Based on here: Is the refutation of the following claim correct? I'm trying to see if I understand antkam correctly and if antkam is right.
Claim:
It is possible to have $F_{i}(t)$s be unknown CDFs and $G_{i}(t)$s be known pdfs s.t.
$$F_{1}'(t)=\dfrac{G_{1}(t)}{(1-F_{2})F_{3}}$$ $$F_{2}'(t)=\dfrac{G_{2}(t)}{(1-F_{3})F_{1}}$$ $$F_{3}'(t)=\dfrac{G_{3}(t)}{(1-F_{1})F_{2}}$$
Refutation:
We must have all denominators less than 1 or all denominators equal to 1.
We rule out the latter because this contradicts the non-decreasing property of CDFs. It remains to rule out the former.
$$\frac{G_{1}(t)}{(1-F_{2})F_{3}} > G_{1}(t) \iff G_1(t) = 0 \iff 1 = (1-F_{2})F_{3}$$
We cannot have that $$\int_{\mathbb R} \dfrac{G_{1}(t)}{(1-F_{2})F_{3}} dt > \int_{\mathbb R} G_{1}(t) dt$$ because $$1 = \int_{\mathbb R} \dfrac{G_{1}(t)}{(1-F_{2})F_{3}} dt = \int_{\mathbb R} G_{1}(t) dt $$, but we do have that from 3 and because here.

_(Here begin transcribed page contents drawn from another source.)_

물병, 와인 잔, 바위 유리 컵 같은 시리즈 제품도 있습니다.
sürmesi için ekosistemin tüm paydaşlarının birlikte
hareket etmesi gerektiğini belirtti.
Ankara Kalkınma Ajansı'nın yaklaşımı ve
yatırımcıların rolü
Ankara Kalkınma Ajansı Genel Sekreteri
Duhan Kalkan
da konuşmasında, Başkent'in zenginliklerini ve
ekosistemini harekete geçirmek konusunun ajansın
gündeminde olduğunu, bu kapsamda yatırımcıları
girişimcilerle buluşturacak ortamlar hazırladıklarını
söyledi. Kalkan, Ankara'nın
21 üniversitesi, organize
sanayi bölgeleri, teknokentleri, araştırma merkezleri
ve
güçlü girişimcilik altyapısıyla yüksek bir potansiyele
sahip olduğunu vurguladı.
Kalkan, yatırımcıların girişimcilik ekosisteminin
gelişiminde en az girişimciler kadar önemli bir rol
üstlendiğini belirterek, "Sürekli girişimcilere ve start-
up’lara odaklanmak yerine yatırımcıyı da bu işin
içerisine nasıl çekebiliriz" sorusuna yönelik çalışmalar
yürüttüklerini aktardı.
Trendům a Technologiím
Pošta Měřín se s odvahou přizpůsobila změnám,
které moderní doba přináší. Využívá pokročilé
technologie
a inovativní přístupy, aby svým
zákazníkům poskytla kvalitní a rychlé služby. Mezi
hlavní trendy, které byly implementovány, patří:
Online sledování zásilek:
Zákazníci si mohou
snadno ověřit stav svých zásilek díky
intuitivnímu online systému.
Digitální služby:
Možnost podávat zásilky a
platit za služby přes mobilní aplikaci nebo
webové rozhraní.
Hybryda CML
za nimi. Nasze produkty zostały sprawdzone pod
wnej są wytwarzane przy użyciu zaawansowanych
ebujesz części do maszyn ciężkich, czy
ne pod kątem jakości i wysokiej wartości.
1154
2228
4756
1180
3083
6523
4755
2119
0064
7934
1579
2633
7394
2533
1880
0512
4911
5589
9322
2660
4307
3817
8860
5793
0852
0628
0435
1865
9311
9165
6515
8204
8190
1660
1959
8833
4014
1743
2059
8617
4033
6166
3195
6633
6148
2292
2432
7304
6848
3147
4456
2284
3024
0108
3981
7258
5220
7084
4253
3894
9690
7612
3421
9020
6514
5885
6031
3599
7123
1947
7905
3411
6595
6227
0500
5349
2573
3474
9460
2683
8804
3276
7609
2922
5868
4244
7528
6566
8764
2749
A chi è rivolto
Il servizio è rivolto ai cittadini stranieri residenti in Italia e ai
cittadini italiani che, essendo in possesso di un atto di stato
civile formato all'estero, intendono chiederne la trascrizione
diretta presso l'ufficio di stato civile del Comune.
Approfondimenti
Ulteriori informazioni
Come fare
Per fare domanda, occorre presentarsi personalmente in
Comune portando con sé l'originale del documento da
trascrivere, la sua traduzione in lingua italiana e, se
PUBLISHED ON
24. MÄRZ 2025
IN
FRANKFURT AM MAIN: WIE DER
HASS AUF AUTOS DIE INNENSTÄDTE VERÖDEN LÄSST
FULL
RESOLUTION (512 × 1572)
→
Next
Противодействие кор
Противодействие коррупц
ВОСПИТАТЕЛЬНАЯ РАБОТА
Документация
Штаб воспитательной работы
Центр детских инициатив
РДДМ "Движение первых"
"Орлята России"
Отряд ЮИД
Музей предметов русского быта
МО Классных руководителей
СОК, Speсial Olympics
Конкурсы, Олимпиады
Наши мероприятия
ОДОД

For #1, must we? If $F_3(t_a) = 1$, then I was thinking $G_2(t_a) = 0$?
For #2, what if the union of such t's has measure zero? Do we need to use Lebesgue measure?
Yes. Suppose that $F_3(a) = 1$; then (as you noted in the comments here) $G_2(a) = 0$ in order to have any hope of these equations making sense. In fact, this implies that $F_3(t) = 1$ and $G_2(t) = 0$ for all $t \geq a$. Having $G_2(t) = 0$ on $[a, \infty)$ implies that $F_2(t) = 1$ on $[a, \infty)$ since we must have $\lim_{t \to \infty} F_2(t) = 1$ and $F_2(t) - F_2(a) = \int_a^t G_2(s) \, \textrm d s$. Then we repeat the above argument to show that $F_2(t) = 1$ on $[a, \infty)$ implies that $F_1(t) = 1$ on $[a, \infty)$.
If by "such $t$'s" you mean $\{t :F_i(t) = 1\}$, then this set is either empty or of infinite measure. Since $F_i(t)$ is a nondecreasing function bounded above by $1$, then $F_i(a) = 1$ implies that $F_i(t) = 1$ for all $t \geq a$.